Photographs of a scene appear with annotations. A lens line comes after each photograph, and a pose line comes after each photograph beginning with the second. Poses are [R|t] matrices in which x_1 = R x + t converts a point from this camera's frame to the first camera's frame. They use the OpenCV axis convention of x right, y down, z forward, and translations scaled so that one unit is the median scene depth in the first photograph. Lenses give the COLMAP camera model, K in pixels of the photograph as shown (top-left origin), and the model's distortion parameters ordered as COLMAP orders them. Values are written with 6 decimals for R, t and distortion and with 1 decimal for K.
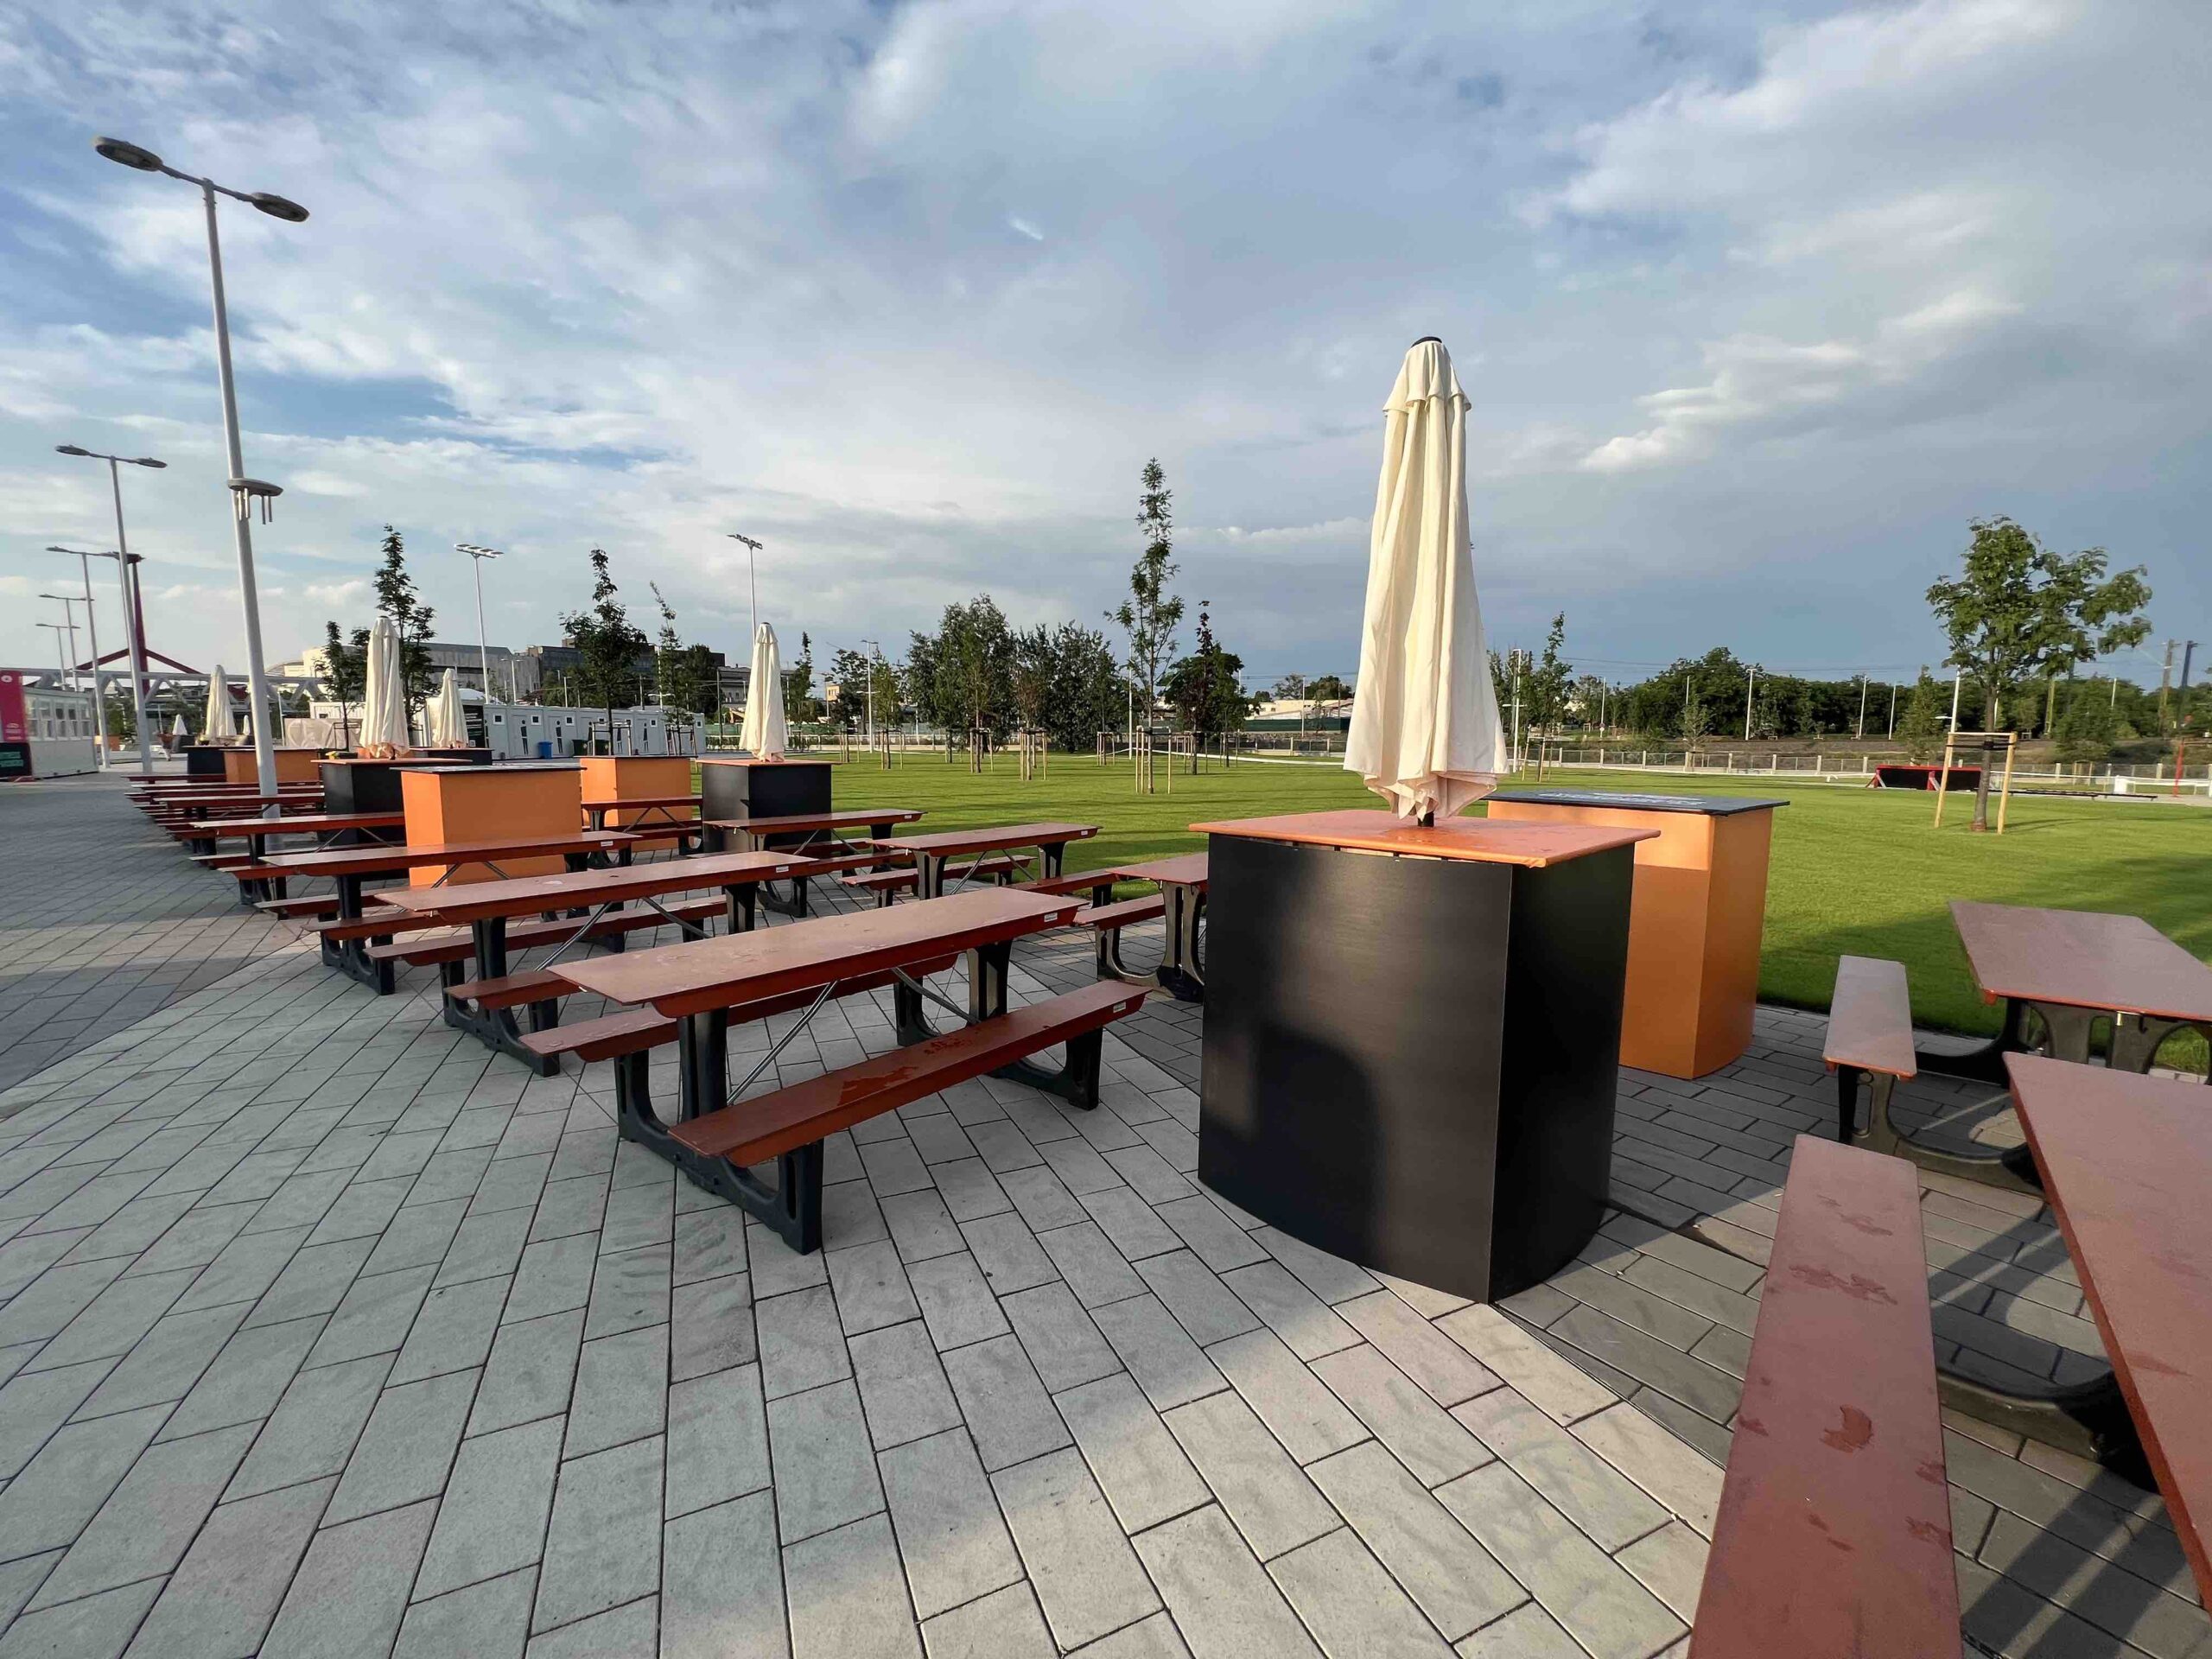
lens RADIAL K [[884.4, 0, 1095.5], [0, 884.4, 840.0], [0, 0, 1]] dist [-0.003087, 0.000646]
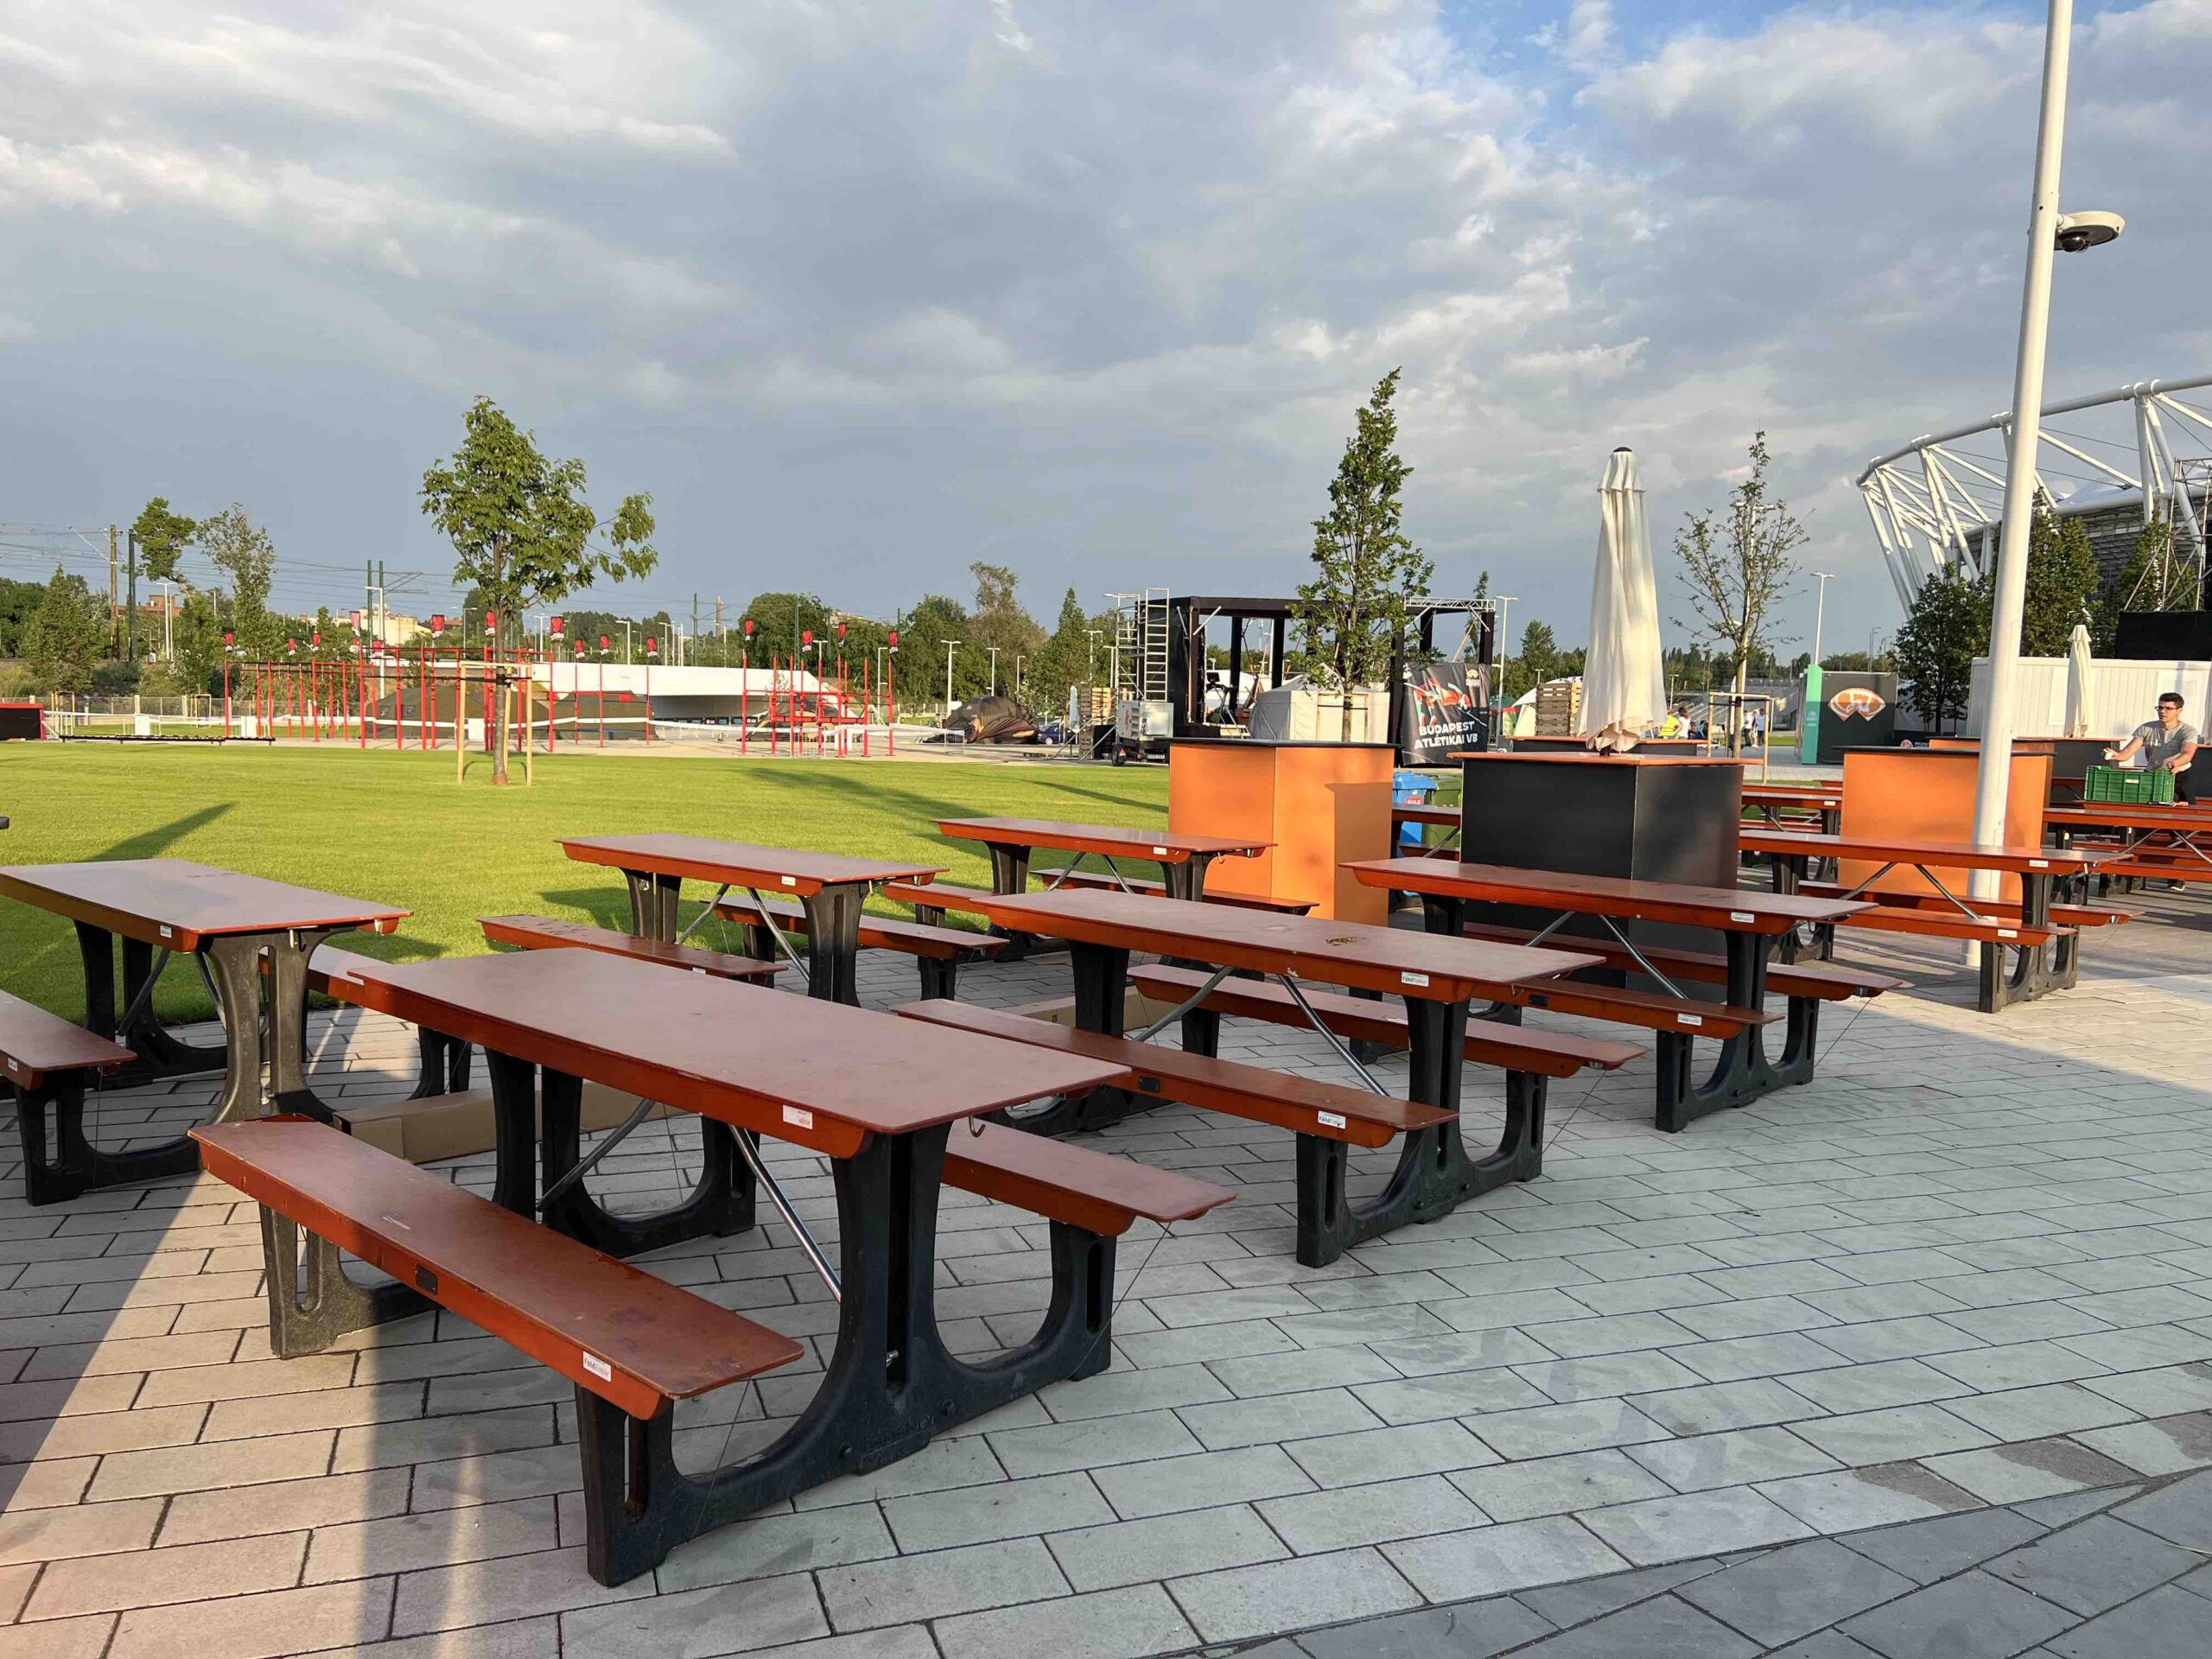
lens RADIAL K [[1663.2, 0, 1107.9], [0, 1663.2, 825.4], [0, 0, 1]] dist [0.038789, -0.033608]
pose [[0.089908, -0.081359, 0.992621, -1.081845], [0.089831, 0.993258, 0.073274, -0.077033], [-0.991891, 0.082580, 0.096610, 0.656925]]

######

Please copy out the whole listing exactly as it stands, minus the pictures.

- [Solution to this exercise]:
Photographs of a scene appear with annotations. A lens line comes after each photograph, and a pose line comes after each photograph beginning with the second. Poses are [R|t] matrices in which x_1 = R x + t converts a point from this camera's frame to the first camera's frame. They use the OpenCV axis convention of x right, y down, z forward, and translations scaled so that one unit is the median scene depth in the first photograph. Lenses give the COLMAP camera model, K in pixels of the photograph as shown (top-left origin), and the model's distortion parameters ordered as COLMAP orders them. Values are written with 6 decimals for R, t and distortion and with 1 decimal for K.
lens RADIAL K [[884.4, 0, 1095.5], [0, 884.4, 840.0], [0, 0, 1]] dist [-0.003087, 0.000646]
lens RADIAL K [[1663.2, 0, 1107.9], [0, 1663.2, 825.4], [0, 0, 1]] dist [0.038789, -0.033608]
pose [[0.089908, -0.081359, 0.992621, -1.081845], [0.089831, 0.993258, 0.073274, -0.077033], [-0.991891, 0.082580, 0.096610, 0.656925]]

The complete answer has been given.